Symptoms and Diagnosis

Kidney Disease

Kidney disease is often called a "silent" disease, because most people have no symptoms with early kidney disease. In fact, you might feel just fine until your kidneys have almost stopped working. Do NOT wait for symptoms! If you are at risk for kidney disease, talk to your health care provider about getting tested.

(Watch the video to learn more about the symptoms of kidney disease. To enlarge the videos on this page, click the brackets in the lower right-hand corner of the video screen. To reduce the videos, press the Escape (Esc) button on your keyboard.)

Symptoms of Kidney Failure

Kidney failure means that damaged kidneys are filtering less than 15% of the amount of blood filtered by healthy kidneys. If kidney disease progresses to kidney failure, a number of symptoms may occur. Some people experience fatigue, some lose their appetite, and some have leg cramps. These problems are caused by waste products that build up in the blood, a condition known as uremia. Healthy kidneys remove waste products from the blood. When the kidneys stop working, uremia occurs.

The kidneys also make hormones and balance the minerals in the blood. When the kidneys stop working, most people develop conditions that affect the blood, bones, nerves, and skin. These problems may include itching, sleep problems, restless legs, weak bones, joint problems, and depression.
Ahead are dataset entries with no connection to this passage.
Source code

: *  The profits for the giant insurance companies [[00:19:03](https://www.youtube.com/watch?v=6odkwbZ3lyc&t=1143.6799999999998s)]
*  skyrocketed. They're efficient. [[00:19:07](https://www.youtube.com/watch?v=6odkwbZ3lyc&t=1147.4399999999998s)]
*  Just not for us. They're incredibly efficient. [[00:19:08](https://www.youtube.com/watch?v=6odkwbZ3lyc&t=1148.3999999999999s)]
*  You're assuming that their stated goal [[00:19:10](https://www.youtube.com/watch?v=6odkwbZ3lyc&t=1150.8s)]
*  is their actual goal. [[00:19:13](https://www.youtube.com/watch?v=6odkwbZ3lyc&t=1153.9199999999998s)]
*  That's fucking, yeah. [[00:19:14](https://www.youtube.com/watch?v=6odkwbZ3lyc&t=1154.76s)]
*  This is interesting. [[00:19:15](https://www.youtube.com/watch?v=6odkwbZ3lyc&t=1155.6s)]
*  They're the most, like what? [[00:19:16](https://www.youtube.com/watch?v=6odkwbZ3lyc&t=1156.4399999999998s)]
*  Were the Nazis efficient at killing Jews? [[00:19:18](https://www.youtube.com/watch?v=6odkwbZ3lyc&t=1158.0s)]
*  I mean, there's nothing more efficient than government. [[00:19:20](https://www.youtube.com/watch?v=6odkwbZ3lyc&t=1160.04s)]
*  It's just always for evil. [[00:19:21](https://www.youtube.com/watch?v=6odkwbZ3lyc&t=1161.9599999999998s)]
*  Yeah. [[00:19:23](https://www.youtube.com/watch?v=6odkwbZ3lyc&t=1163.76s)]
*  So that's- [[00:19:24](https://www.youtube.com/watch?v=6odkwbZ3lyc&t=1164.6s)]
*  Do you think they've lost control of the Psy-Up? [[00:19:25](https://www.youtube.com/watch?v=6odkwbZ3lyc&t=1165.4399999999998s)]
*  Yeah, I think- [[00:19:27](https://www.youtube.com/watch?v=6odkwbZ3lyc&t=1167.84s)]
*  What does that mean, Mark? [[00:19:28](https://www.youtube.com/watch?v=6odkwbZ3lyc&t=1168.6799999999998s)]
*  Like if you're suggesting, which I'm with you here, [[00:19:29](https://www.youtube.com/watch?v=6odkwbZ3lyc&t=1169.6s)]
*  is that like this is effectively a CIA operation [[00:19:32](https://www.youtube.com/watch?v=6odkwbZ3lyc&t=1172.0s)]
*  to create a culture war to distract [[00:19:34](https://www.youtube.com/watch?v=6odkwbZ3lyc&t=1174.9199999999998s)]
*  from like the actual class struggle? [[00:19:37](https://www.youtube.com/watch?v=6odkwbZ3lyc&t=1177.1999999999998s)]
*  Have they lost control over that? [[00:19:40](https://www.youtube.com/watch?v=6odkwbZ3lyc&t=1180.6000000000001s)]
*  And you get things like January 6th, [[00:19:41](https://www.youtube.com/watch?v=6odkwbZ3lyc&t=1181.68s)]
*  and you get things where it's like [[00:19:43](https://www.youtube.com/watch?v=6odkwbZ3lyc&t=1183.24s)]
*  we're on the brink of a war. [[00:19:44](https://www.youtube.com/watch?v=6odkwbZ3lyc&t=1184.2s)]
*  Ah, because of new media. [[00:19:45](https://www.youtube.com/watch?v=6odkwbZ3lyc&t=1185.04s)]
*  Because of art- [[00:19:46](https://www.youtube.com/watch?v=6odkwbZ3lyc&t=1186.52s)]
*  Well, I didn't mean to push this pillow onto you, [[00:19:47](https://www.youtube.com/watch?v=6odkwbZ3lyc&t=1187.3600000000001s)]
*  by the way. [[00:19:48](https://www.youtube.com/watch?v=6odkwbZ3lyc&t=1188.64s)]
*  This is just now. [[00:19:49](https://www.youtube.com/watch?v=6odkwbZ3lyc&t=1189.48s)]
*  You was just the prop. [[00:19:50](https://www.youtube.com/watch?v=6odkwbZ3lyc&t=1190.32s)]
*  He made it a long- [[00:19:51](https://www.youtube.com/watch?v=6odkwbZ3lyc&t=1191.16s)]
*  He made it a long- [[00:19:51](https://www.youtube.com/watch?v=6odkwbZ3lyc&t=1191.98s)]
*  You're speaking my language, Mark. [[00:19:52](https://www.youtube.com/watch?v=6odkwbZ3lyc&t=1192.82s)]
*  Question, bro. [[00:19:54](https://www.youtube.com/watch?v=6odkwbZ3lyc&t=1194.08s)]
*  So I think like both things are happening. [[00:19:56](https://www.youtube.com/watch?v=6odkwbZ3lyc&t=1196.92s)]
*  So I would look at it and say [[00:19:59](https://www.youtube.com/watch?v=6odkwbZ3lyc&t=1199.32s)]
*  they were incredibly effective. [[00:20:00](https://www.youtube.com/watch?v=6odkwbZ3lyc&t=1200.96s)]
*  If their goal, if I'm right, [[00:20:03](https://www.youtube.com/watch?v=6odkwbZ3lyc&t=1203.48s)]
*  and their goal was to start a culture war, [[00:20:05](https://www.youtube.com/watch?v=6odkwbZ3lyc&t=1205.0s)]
How Kidney Disease Is Diagnosed

Blood and urine tests are the only way to check for kidney damage or measure kidney function. It is important for you to get checked for kidney disease if you have the key risk factors, which are

  • diabetes
  • high blood pressure
  • heart disease
  • a family history of kidney failure.

If you are at risk, ask about your kidneys at your next medical appointment. The sooner you know you have kidney disease, the sooner you can get treatment to help delay or prevent kidney failure.

If you have diabetes, high blood pressure, heart disease, or a family history of kidney failure, you should get a blood and urine test to check your kidneys. Talk to your provider about how often you should be tested.

(Watch the video to learn more about tests for kidney disease.)

Blood Test

The blood test checks your GFR. GFR stands for glomerular (glow-MAIR-you-lure) filtration rate. GFR is a measure of how much blood your kidneys filter each minute. This shows how well your kidneys are working.

GFR is reported as a number.

  • A GFR of 60 or higher is in the normal range.
  • A GFR below 60 may mean you have kidney disease. However, because GFR decreases as people age, other information may be needed to determine if you actually have kidney disease.
  • A GFR of 15 or lower may mean kidney failure.

You can't raise your GFR, but you can try to keep it from going lower. Ask your healthcare provider what you can do to keep your kidneys healthy.

Learn more about the GFR test.

Urine Test

The urine test looks for albumin (al-BYOO-min), a type of protein, in your urine. A healthy kidney does not let albumin pass into the urine. A damaged kidney lets some albumin pass into the urine.

This test has several different names. You could be told that you are being screened for "proteinuria" or "albuminuria" or "microalbuminuria." Or you could be told that your "urine albumin-to-creatinine ratio" (UACR) is being measured.

If you have albumin or protein in your urine, it could mean you have kidney disease.

  • A urine albumin result below 30 is normal.
  • A urine albumin result above 30 is not normal and may mean kidney disease.

Learn more about the urine albumin test.

Your healthcare provider might do additional tests to be sure.